Validation of NGA models relied on out‑of‑sample prediction tests against datasets from significant earthquakes recorded by networks including Japanese Meteorological Agency arrays, the Kinemetrics strong‑motion instrumentation deployments, and regional catalogs curated by Geoscience Australia. Researchers from Seismological Society of America meetings and journals evaluated aleatory and epistemic uncertainty quantification, comparing intra‑model variability and logic‑tree approaches promoted by NRC panels. Sensitivity studies by teams at University of California, San Diego and National Institute of Geophysics and Volcanology addressed residual trends, magnitude scaling, and site response scatter.
NGA informed revisions to seismic hazard maps produced by United States Geological Survey and influenced code changes adopted by the International Building Code, American Society of Civil Engineers 7‑16 and later editions, and regional standards used in jurisdictions such as California Building Standards Commission.
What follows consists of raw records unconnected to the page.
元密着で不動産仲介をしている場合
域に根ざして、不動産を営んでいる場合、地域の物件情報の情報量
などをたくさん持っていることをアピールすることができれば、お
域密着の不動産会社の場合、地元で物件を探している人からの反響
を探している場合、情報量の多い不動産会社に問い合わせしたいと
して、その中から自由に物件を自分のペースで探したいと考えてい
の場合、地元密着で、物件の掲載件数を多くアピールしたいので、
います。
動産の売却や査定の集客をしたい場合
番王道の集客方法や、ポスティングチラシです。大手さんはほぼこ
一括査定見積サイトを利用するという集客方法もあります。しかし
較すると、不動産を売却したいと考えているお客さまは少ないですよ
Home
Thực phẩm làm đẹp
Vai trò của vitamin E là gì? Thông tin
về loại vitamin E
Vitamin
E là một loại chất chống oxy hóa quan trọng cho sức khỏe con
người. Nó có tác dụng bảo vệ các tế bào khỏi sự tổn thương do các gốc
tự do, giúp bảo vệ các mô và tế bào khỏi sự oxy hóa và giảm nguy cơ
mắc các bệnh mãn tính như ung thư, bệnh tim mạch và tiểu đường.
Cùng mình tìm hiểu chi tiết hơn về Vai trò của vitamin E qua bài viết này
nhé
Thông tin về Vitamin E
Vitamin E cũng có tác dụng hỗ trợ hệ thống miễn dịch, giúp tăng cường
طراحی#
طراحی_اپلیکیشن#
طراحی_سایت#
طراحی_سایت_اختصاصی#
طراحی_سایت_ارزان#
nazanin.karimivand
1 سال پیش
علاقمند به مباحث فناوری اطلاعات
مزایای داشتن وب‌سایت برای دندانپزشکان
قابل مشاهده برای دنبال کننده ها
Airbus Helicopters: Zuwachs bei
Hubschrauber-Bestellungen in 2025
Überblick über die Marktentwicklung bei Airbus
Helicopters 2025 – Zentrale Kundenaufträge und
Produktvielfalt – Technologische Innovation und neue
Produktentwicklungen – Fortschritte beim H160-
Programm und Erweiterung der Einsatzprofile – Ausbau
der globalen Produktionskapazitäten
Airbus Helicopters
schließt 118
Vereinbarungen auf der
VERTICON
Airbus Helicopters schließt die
Its predictive improvements affected risk evaluations for critical facilities overseen by organizations like FEMA and the Department of Energy, and were incorporated into loss estimation models used by insurers including multinational firms operating in Europe and Asia.
Critiques of NGA center on dataset biases toward certain tectonic regimes represented in records from California and Japan, limitations in extrapolating GMMs to low‑probability large‑magnitude ruptures like those studied after the 2011 Tōhoku earthquake and tsunami, and challenges in capturing complex site and basin effects noted in case studies from Mexico City and Istanbul. Additional concerns involve the portability of Vs30 as a universal site proxy debated by researchers at Lawrence Livermore National Laboratory and the need for improved physics‑based simulation integration promoted by groups at Los Alamos National Laboratory and Pacific Northwest National Laboratory.